## OBJETIVO 1
Transcreva o trecho sobre o Sistema Cantareira entre "Desde 1974 o" e "e estadual, respectivamente.", inclusive.

Desde 1974 o Sistema Cantareira é administrado pela Sabesp, estatal do governo paulista. Em 2004 aconteceu a primeira renovação da outorga, desta vez pelo prazo de dez anos, o que se daria em 2014. Entretanto, a renovação foi adiada várias vezes, em razão da forte estiagem entre 2014 e 2015. O prazo agora é de renovação até maio de 2017, conforme o cronograma estipulado pela Agência Nacional de Águas (ANA) e Departamento de Águas e Energia Elétrica (DAEE), órgãos responsáveis pela concessão de uso de recursos hídricos em esferas federal e estadual, respectivamente.
Todo o rumo da concessão de nova outorga para a Sabesp, que já vinha sendo polêmico, tende agora a ficar ainda mais complexo, em função das diretrizes apontadas no Plano Nacional de Adaptação à Mudança do Clima, lançado no dia 11 de maio, véspera da aprovação pelo Senado do início do processo de impeachment da presidente Dilma Rousseff. O lançamento do Plano foi, então, uma das ações do pacote ambiental apresentado por Dilma antes de ser afastada temporariamente da Presidência da República.

## ENTRADA DA TAREFA
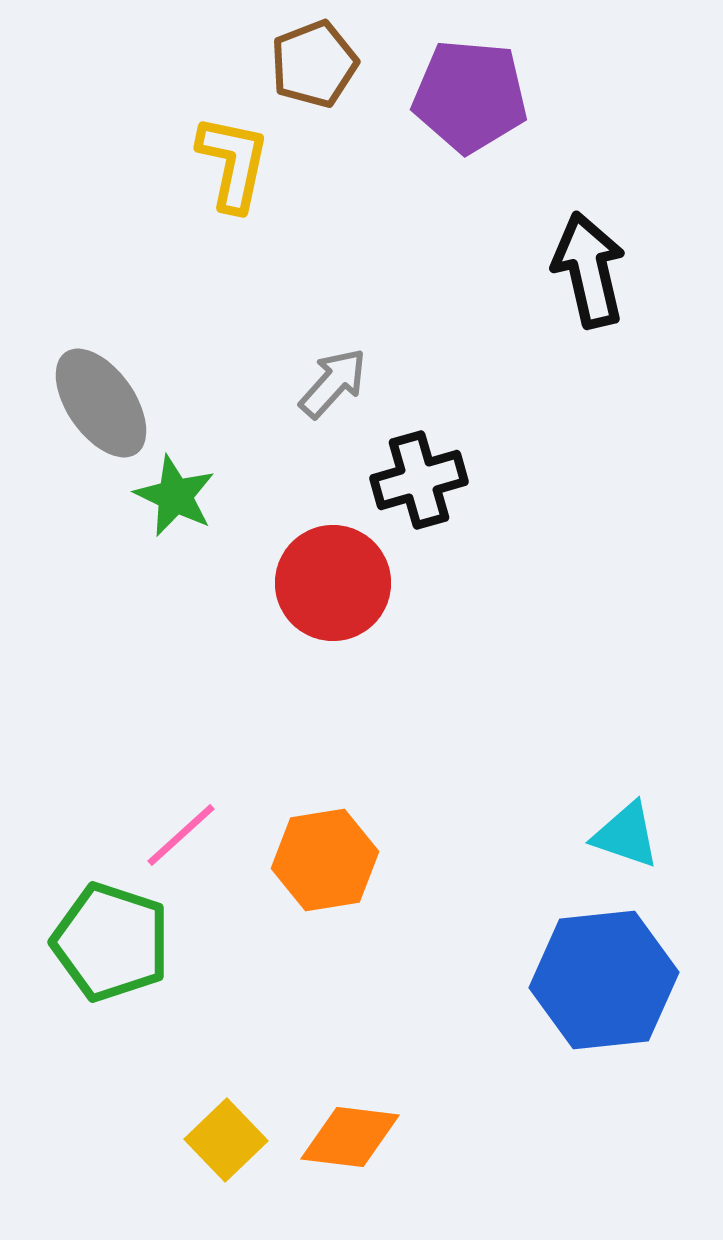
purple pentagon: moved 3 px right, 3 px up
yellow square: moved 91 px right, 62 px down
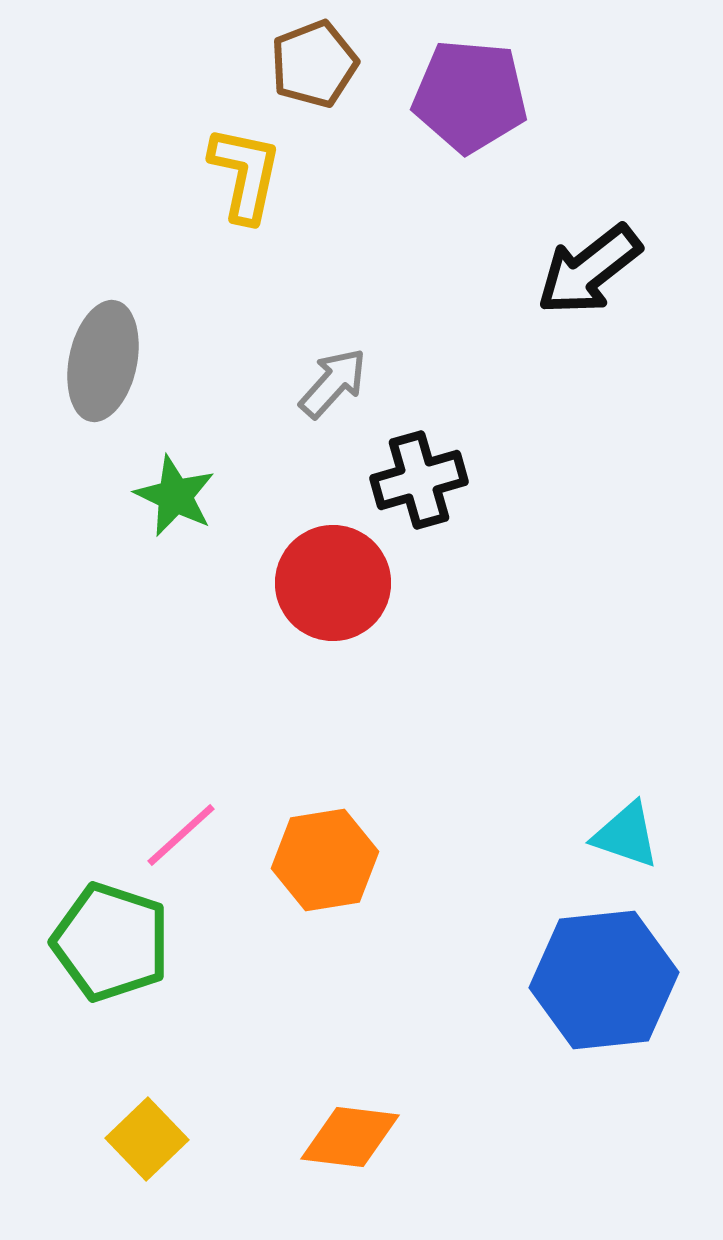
yellow L-shape: moved 12 px right, 11 px down
black arrow: rotated 115 degrees counterclockwise
gray ellipse: moved 2 px right, 42 px up; rotated 47 degrees clockwise
yellow square: moved 79 px left, 1 px up
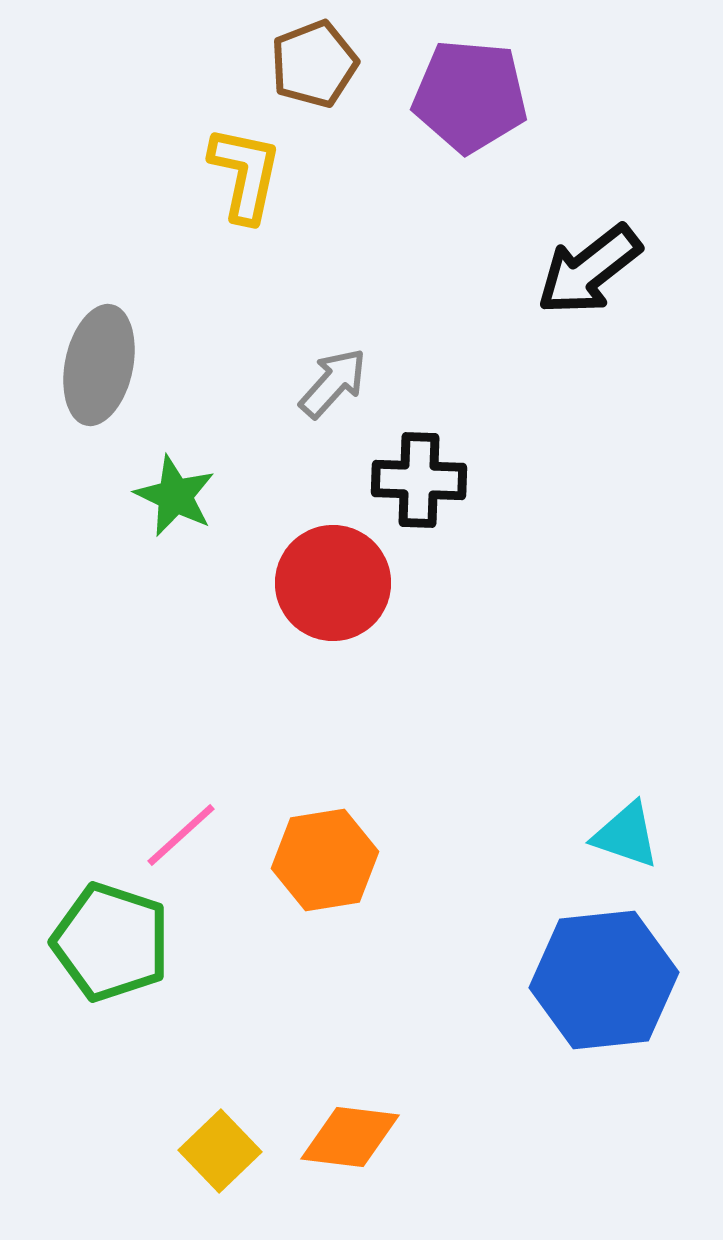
gray ellipse: moved 4 px left, 4 px down
black cross: rotated 18 degrees clockwise
yellow square: moved 73 px right, 12 px down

## OBJETIVO 2
Reescreva todas as entradas sobre o movimento de formas substituindo "yellow square" por "blue square" e mantendo o resto inalterado. Deixe as imagens fora da resposta.

## RESPOSTA CORRETA 1
Desde 1974 o Sistema Cantareira é administrado pela Sabesp, estatal do governo paulista. Em 2004 aconteceu a primeira renovação da outorga, desta vez pelo prazo de dez anos, o que se daria em 2014. Entretanto, a renovação foi adiada várias vezes, em razão da forte estiagem entre 2014 e 2015. O prazo agora é de renovação até maio de 2017, conforme o cronograma estipulado pela Agência Nacional de Águas (ANA) e Departamento de Águas e Energia Elétrica (DAEE), órgãos responsáveis pela concessão de uso de recursos hídricos em esferas federal e estadual, respectivamente.

## RESPOSTA CORRETA 2
purple pentagon: moved 3 px right, 3 px up
blue square: moved 91 px right, 62 px down
yellow L-shape: moved 12 px right, 11 px down
black arrow: rotated 115 degrees counterclockwise
gray ellipse: moved 2 px right, 42 px up; rotated 47 degrees clockwise
blue square: moved 79 px left, 1 px up
gray ellipse: moved 4 px left, 4 px down
black cross: rotated 18 degrees clockwise
blue square: moved 73 px right, 12 px down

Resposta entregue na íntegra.